Task list
1. In the dog-training story below, rewrite the paragraph that begins "I tried throwing the Springer" in fewer words, keeping its main facts.
2. Carry on the dog-training story below, picking up right after its last sentence.

You must not look like a Springer – otherwise other dogs will also think you have no brain. And panting is for stupid dogs, we look ridiculous panting and it is so undignified. Do not fetch that ball.

The human will probably tease you now with tasty treats. This is an old age favourite, don’t do this either unless you can have a piece WITHOUT fetching the ball. We recommend hound dog look Number 4.

The human is likely to get frustrated and shout at you. Remember, a Springer with no brain will react. In our case, just walk away disgusted and sniff something, you’ll probably get a treat for this as usually the human feels guilty then for upsetting your sensitive nature. Stupid human

I had some treats in my pocket and threw one to see if I get JJ to move. The Springer caught it mid air – Stupid Banker

I tried throwing the Springer but this just amused JJ and although the Springer thought it was a great game and came back to me again for me to throw him again, I found after about the 3rd throw it made my arms ache. So I stopped at this point and felt a cup of tea was required.

JJ moved now!!

I could see JJ thinking? I knew he thought he had won, but for me I thought it was me and that JJ was getting the wrong messages. In frustration I threw a stone up the yard and JJ chased after it. I threw the next stone at JJ and he chased that as well……..I picked up the Springer and threw him, JJ chased that. In fact he chased it all over the place as the Springer was fed up with being the retrieve item and buggered off. I shouted for him to come back, and along with JJ behind him he came back. JJ chewed his ear, I chewed JJs. Then the Springer chewed mine. I bit the Springer, JJ stopped and looked at me. I gave him a pat and a treat. Bad mistake……..he chewed the Springer’s ear again believing he would get rewarded.

I took out another treat and ate it myself. Thinking I should get the treat – I don’t know what for but I’d gone past caring at this stage.

Data block

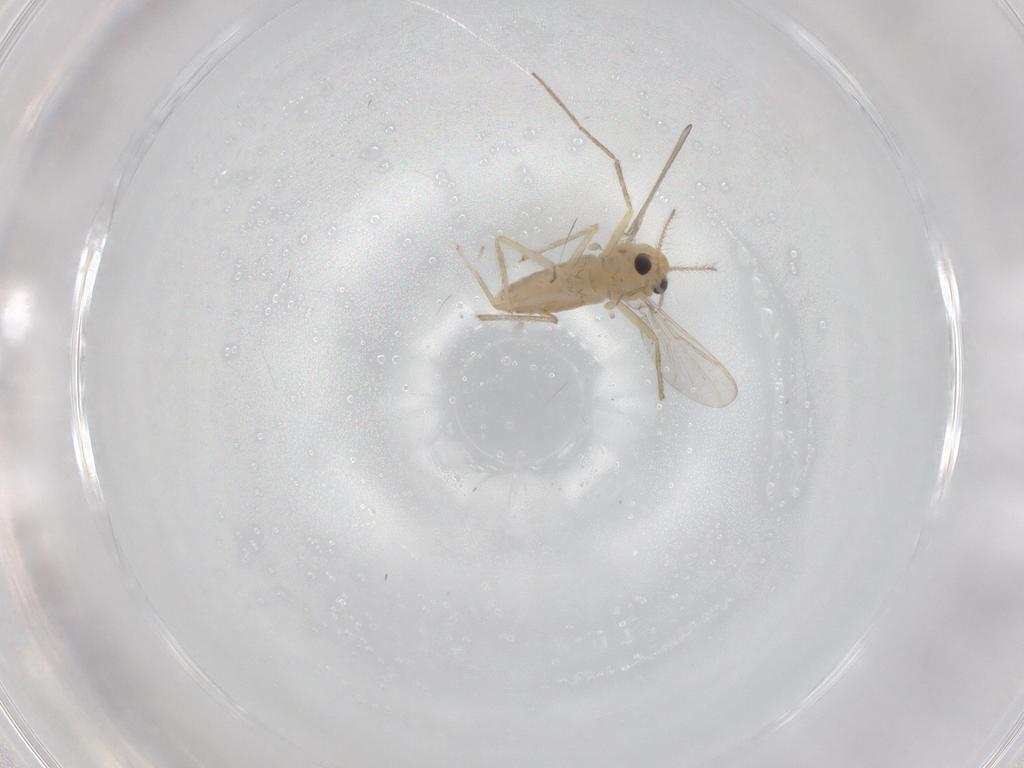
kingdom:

Results of the exercise
1. Throwing the Springer only amused JJ. The Springer loved the game and kept coming back to be thrown again, but after about the third throw the narrator's arms ached, so the narrator stopped and decided a cup of tea was needed.

2.
I went back into the house and made a cup of tea and could not find anywhere in the Woofyleaks guide anything about my behaviour. Weird Banker………

I decided that it was me and I was not communicating to the dog very well by sending it the wrong messages:

Examples for your own guide:

“Sit” “will you sit down” “oh for God sake, just sit down” “are you going to sit down or what” “look, sit down will you it is the easiest thing to do” – “How am I supposed to put this lead on you if you don’t sit still”? “That’s it. I give in, you’re not going out without this lead on” “NOW SIT” “SSSIIITTTT”

I went back in and made another cup of tea………..I had the telly to myself this time – however after flicking through 13000 channels there was nothing on!!!

Oh well……….where’s that dog? I went back out and the bloody thing was sat there waiting for me!!

Meanwhile in the guide to training the owner…………….

Never follow a command first time. Instead the best thing to do is to ignore it and generally be a nuisance until the human gets fed up or bored and gives in. Wait till they go away and then follow the command until they come back. This way they not only act even more fed up but it’s mixed with shock. This is the ideal scenario for getting what you want and not what they want. It also ensures that the atmosphere is always one of surprise and to continue this element you should every now and again actually do what they tell you to do. Not all the time of course, but just once in a while. This way you always have the element of surprise.

Examples:

“Sit” – this actually means stand there and ignore them (when they have given up, then you sit and wait for them to come back) this is most annoying

“Fetch” – Fetch is a useless command, what’s the point in fetching for you to take it back to them and then what do they do? Throw it away again for you to fetch again….and the point is what?

“Come here” – another useless command. Come here for what? Unless you are being rewarded, just wander off somewhere

“Keep still and let me put this lead on you” – Absolute nonsense this one. We have four legs and need our exercise. Ridiculous request for a breed like us. Ask yourself this; do you stop them and put a lead around them to restrict movement? No, of course we don’t. Best solution is to pull them along at your pace and stop suddenly to take on human fuss from complete strangers, sniff at a child in a pushchair and alarm them – this is great fun. You should watch the reaction of the mini human owners. Ignore other dogs, they are just subservient to us Spins. Royalty over the subjects. Accept ALL food sources. Sniff all the time and slow the pace down to allow maximum aroma intake. This is really annoying to them. If they buy a bacon sandwich, eat this to make them buy another one. When you know you are being introduced as an alert, sharp, powerful and fit gun dog, sit first with maximum boredom look, and then lay down utterly bored. This is most effective if there is more than one of you.

“Dinner time, come here then” (Listen for the food bowl rattling otherwise this could be a trap) if you are certain its food then ensure you are first, third and fifth in the queue. Stand on the Springer and push the Viz to the back, they’re too stupid to complain and always remember the Springer has no brain.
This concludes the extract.